━━━ Extract
I realize we're in the middle of the Christmas / New Year dead week, but it would be great one of the developers could says something (anything) about the ongoing denial-of-service attacks.
My node crashed a second time a fews days back, and while the second iteration of hardening appears have held, I see many others crack under the stress. If one opens a control channel and issues
setevents extended orconn
volumes of
650 ORCONN ... LAUNCHED ID=nnnn 650 ORCONN ... FAILED REASON=CONNECTREFUSED NCIRCS=x ID=nnnn
messages appear. First I though these were operators with some new mitigation, but finally realized the relays are crashed and have not yet dropped off the consensus.
On Sat, Dec 30, 2017 at 03:33:23PM -0500, starlight.2017q4@binnacle.cx wrote:
I realize we're in the middle of the Christmas / New Year dead week, but it would be great one of the developers could says something (anything) about the ongoing denial-of-service attacks.
Still alive! Some of us just finished 34c3, and some others of us are trying to be offline for the holidays.
Here are some hopefully useful things to say:
(0) Thanks everybody for your work keeping the network going in the meantime! I see that the total number of relays has dropped off a tiny bit: https://metrics.torproject.org/networksize.html but the overall capacity and load on the network has stayed about the same: https://metrics.torproject.org/bandwidth.html So I wouldn't say the sky is falling at this point.
(1) I don't currently have any reason to think this is an intentional denial-of-service attack. Rather, the overloading is a consequence of the 1million+ new Tor clients that appeared a few weeks ago: https://metrics.torproject.org/userstats-relay-country.html This point shouldn't make you feel completely better, since even an incidental denial-of-service can cause real problems. But the response when modeling it as a malicious attack should be quite different from the response when modeling it as emergent pain from a series of bugs or poor design choices. Whatever these new clients are doing, the Tor design + the current Tor network aren't prepared to handle doing it at that scale.
(2) Now, it is very reasonable to wonder what 1M new Tor clients are doing, especially if they are all running on a handful of IP addresses at hosting facilities like Hetzner and OVH. These are not all new humans running Tor Browser.
(2b) If anybody has great contacts at Hetzner or OVH and can help us get a message to whoever is running these clients, that would be grand. ("Hi, did you know that you're hurting the Tor network? The Tor people would love to talk to you to help you do whatever it is you're trying to do, in a less harmful way.")
(3) I took some steps on Dec 22 to reduce the load that these clients (well, all clients) are putting on the network in terms of circuit creates. It seems like maybe it helped a bit, or maybe it didn't, but I'm the only one who has posted any stats for comparison. You can read more here: https://trac.torproject.org/24716
(4) David identified some bugs and missing features that could be causing extra pain in this situation:
https://trac.torproject.org/24665 https://trac.torproject.org/24666 https://trac.torproject.org/24667 https://trac.torproject.org/24668 https://trac.torproject.org/24671 https://trac.torproject.org/24694
A few of these were fixed in the latest 0.3.2.8-rc release, but some of them involve design work, not just bug fixes, and some of those changes are probably not a wise idea to stick into a late-stage release candidate (or backport to an earlier stable). So, think of this as a great opportunity for us to fix some scalability issues that weren't issues until this new situation appeared. :)
━━━━━━
## [Work instructions]
1/ In the Tor mailing-list thread, on what date did the replying developer take steps to reduce the circuit-create load from clients?
2/ Reproduce the part of the Tor mailing-list thread starting with "(2) Now, it" and going on through "running Tor Browser.".
3/ Pick up the Tor mailing-list thread after its last sentence and write what comes next.
The listing that comes next is separate from the Tor mailing-list thread.
━━━ Stored data
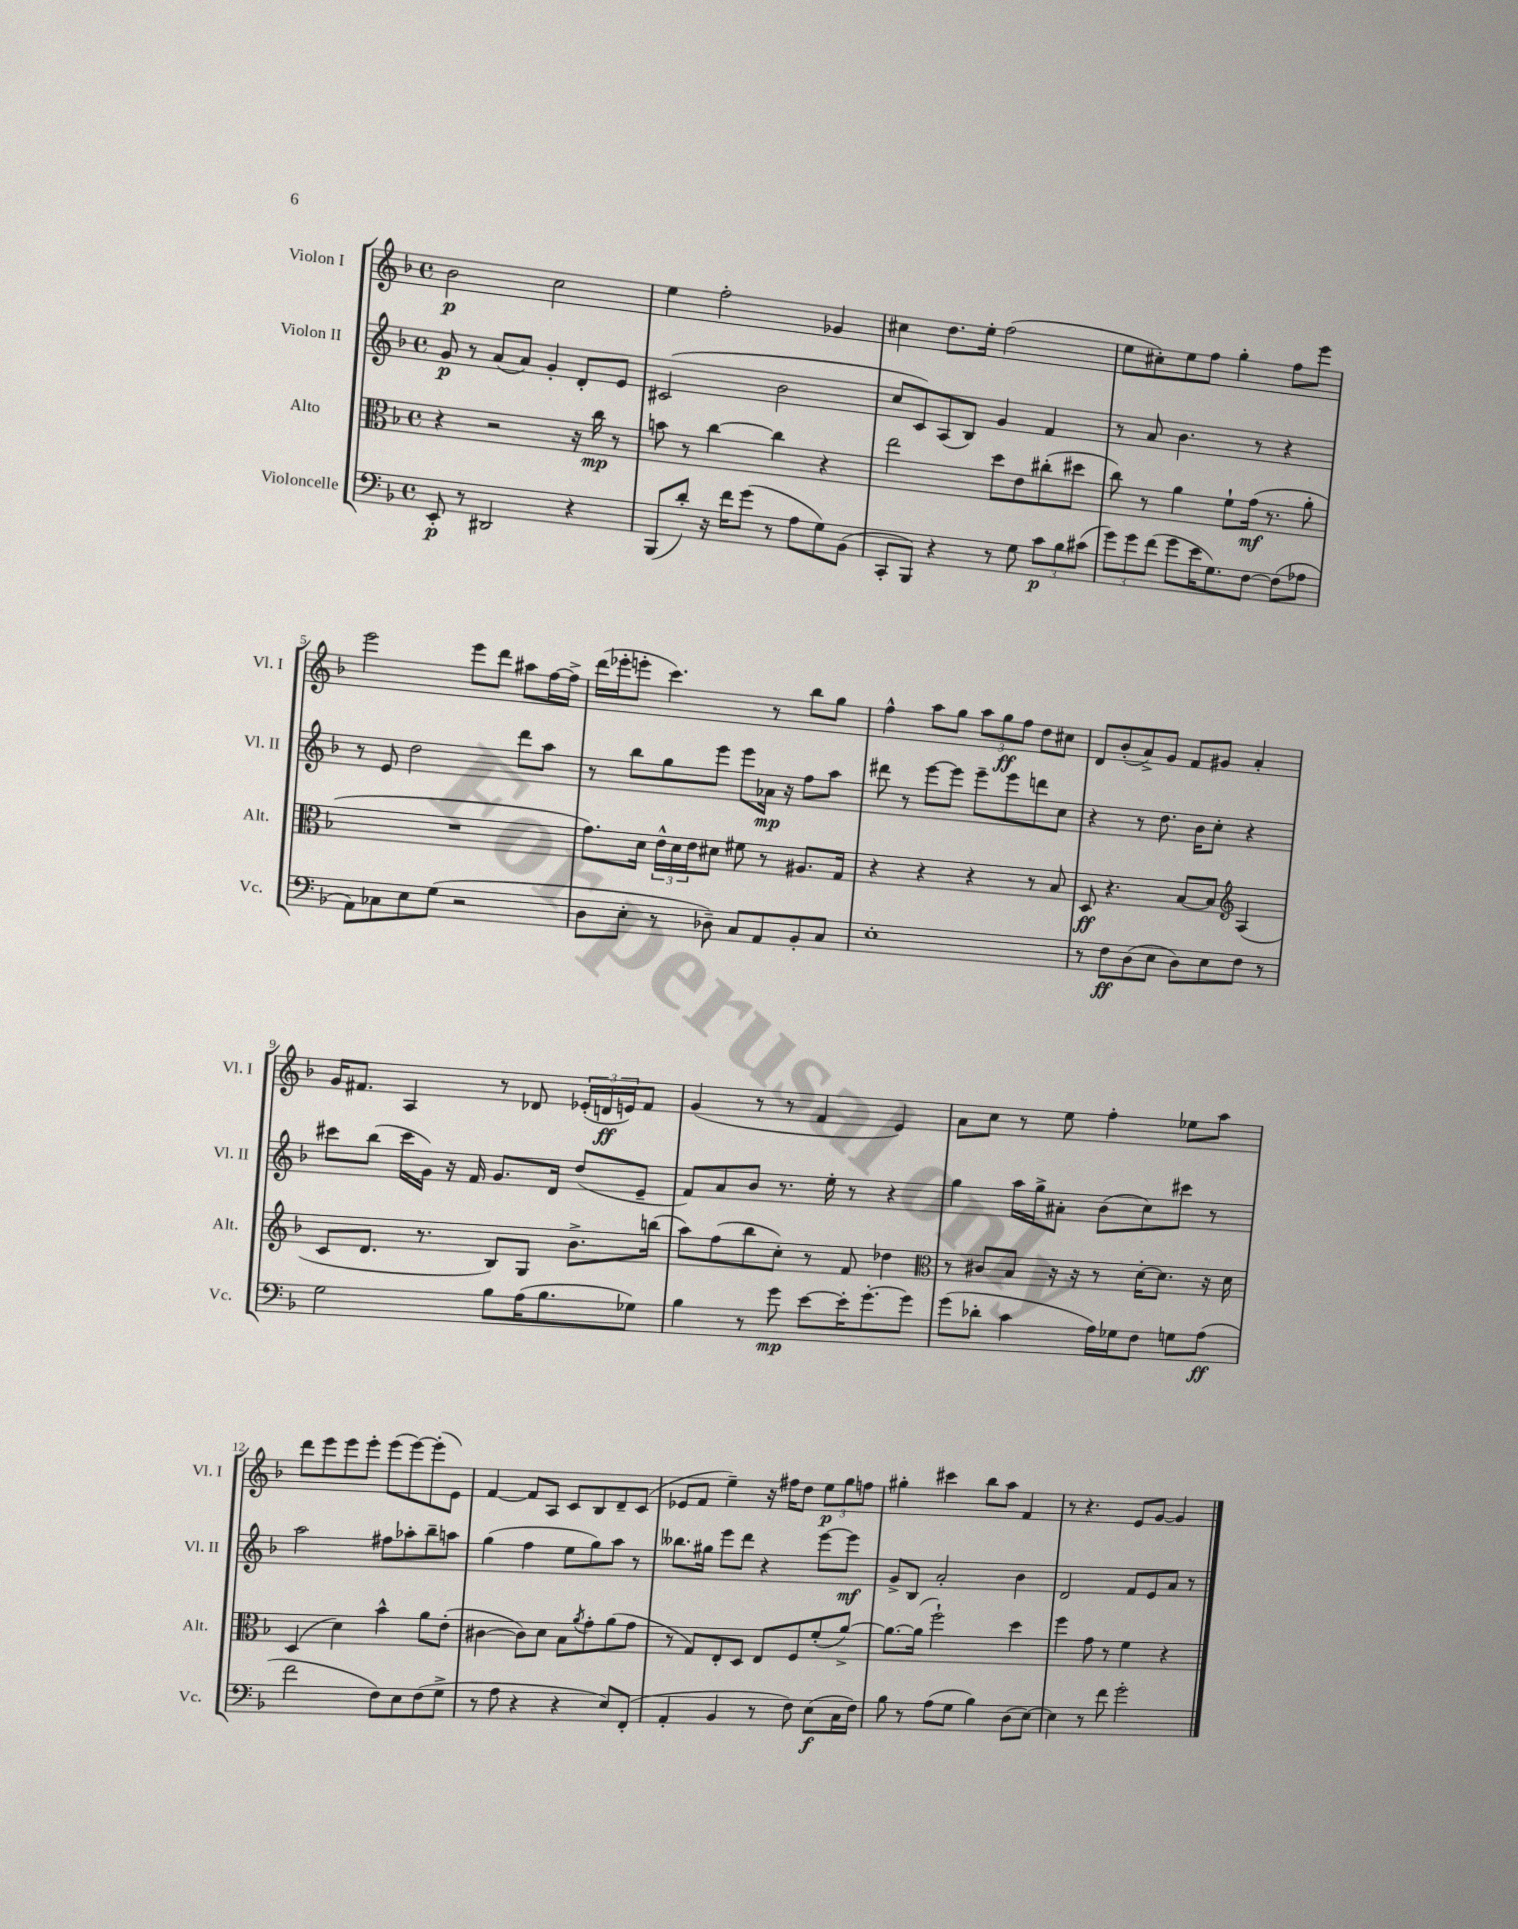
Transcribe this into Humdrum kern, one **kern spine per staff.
━━━━━━
## [Responses per task]
1/ Dec 22

2/
(2) Now, it is very reasonable to wonder what 1M new Tor clients are doing, especially if they are all running on a handful of IP addresses at hosting facilities like Hetzner and OVH. These are not all new humans running Tor Browser.

3/
setevents extended orconn
volumes of
650 ORCONN ... LAUNCHED ID=nnnn 650 ORCONN ... FAILED REASON=CONNECTREFUSED NCIRCS=x ID=nnnn
messages appear. First I though these were operators with some new mitigation, but finally realized the relays are crashed and have not yet dropped off the consensus.
Hey, nice one. I've opened a ticket to try to improve that situation too: https://trac.torproject.org/24767
--Roger
At 18:25 12/30/2017 -0500, Roger Dingledine wrote:
Thank you Roger for your detailed reply.
I have some observations:
1) An additional contingent of dubious clients exists aside from the newly arrived big-name-hoster instances each generating _hundreds_of_thousands_ of connection requests _per_guard_per_day_: hundreds of scattered client IPs behave in a distinctive bot-like manner, and seem a likely source of excess circuit-extend activity. These IPs have been active since late August this year.
2) Intervals of extreme circuit-extend activity come and go in patterns that resemble attacks to my eyes. In one my guard relay was so overloaded before crashing that no normal user circuits could be created whatsoever. Has never come close to happening before.
3) I run an exit on a much more powerful machine. Normally the exit does not complain "assign_to_cpuworker failed," but recently the exit was attacked two different ways in rapid succession: first it was hit with a DDOS packet-saturation blast calibrated to overload the network interface but not so strong as to trigger the ISP's anti-DDOS system (which works well); the first attack had little effect. Then within two hours the exit was hit with a singular and massive circuit-extend attack that pegged the crypto-worker thread, generating thousands of "assign_to_cpuworker failed" messages. Both attacks degraded traffic flow noticeably but did not severely impact the exit. The attacker gave up (or accomplished their goal), presumably moving on to other targets.
4) Aside from "assign_to_cpuworker failed" overloading, the recent aggravation commenced with a "sniper attack" against my guard relay that resulted in Linux OOM kill of the daemon. Brought it back up with a more appropriate MaxMemInQueues setting and they tried again exactly two times, then ceased. I am certain it was a sniper attack due to the subsequent attempts, and it appears the perpetrator was actively and consciously engaged in attacking a selected target.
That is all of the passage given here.